Olioll, Brian e Fiachra, que foram buscar água em seguida, um após outro, também chegaram ao mesmo poço. Todos pediram à velha que lhes desse água, mas lhe negaram o beijo.
Por fim, chegou a vez de Niall, que chegou ao mesmo poço. "'Deixa-me tomar água, mulher!', exclamou. 'Por certo', disse ela, 'e tu me darás um beijo.' Ele respondeu: 'Além do beijo, dou-te também um abraço!' E ele se inclina para abraçá-la e lhe dá um beijo. Feito isso, ele a olha e eis que não havia no mundo uma jovem mais graciosa, de aparência mais bela que a dela: semelhante à última neve a cair, espalhada em valas, era cada uma de suas partes, do topo da cabeça à sola dos pés; antebraços roliços e majestosos, dedos longos e delgados, pernas bem-torneadas de cor agradável; duas sandálias de um belo bronze se interpunham entre os lisos e suaves pés e a terra; havia sobre ela uma ampla manta da melhor lã, puro carmesim, e, sobre suas vestes, um broche de prata branca; tinha ela brancos dentes perolados, grandes olhos magnificentes, a boca rubra como a sorva. 'Há aqui, mulher, uma galáxia de encantos', disse o jovem rapaz. 'É de fato verdade.' 'E quem és?', prosseguiu. 'Sou a Regra Real', respondeu ela, e disse:
" 'Rei de Tara!
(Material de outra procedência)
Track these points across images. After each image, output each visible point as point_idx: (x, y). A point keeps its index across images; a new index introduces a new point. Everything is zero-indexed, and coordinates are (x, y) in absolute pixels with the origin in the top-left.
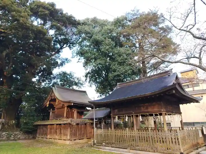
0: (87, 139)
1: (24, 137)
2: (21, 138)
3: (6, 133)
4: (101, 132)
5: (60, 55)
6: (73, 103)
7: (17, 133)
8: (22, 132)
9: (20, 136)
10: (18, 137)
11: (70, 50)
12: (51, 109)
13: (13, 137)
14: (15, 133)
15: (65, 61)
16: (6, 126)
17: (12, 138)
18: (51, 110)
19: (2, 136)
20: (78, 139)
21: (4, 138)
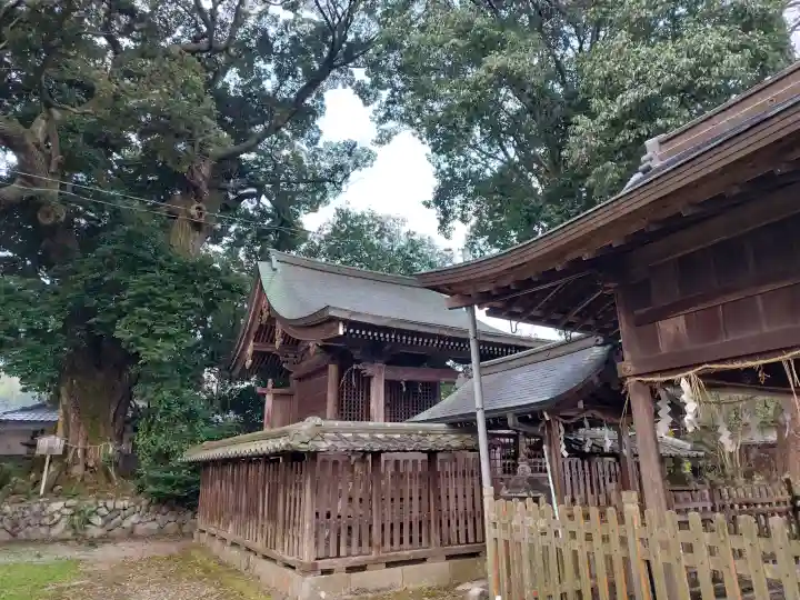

Sou a Regra Real. . .'
" 'Vai agora', disse ela, 'para ter com teus irmãos e leva água contigo; doravante, de ti e dos teus filhos para sempre o reino e o poder supremo serão... E tal como me viste antes feia, embrutecida, repugnante — e, no final, bela —, assim é a regra real: pois, sem batalhas, sem implacável conflito, ela não pode ser ganha; mas, no final, aquele [que ganha] é rei de tudo de atraente e belo que resulte.' "
É assim a regra real? Assim é a própria vida. A deusa guardiã do poço inesgotável (...) requer que o herói seja dotado daquilo que os trovadores e menestréis denominavam "coração gentil".
CAMPBELL, Joseph. O herói de mil faces.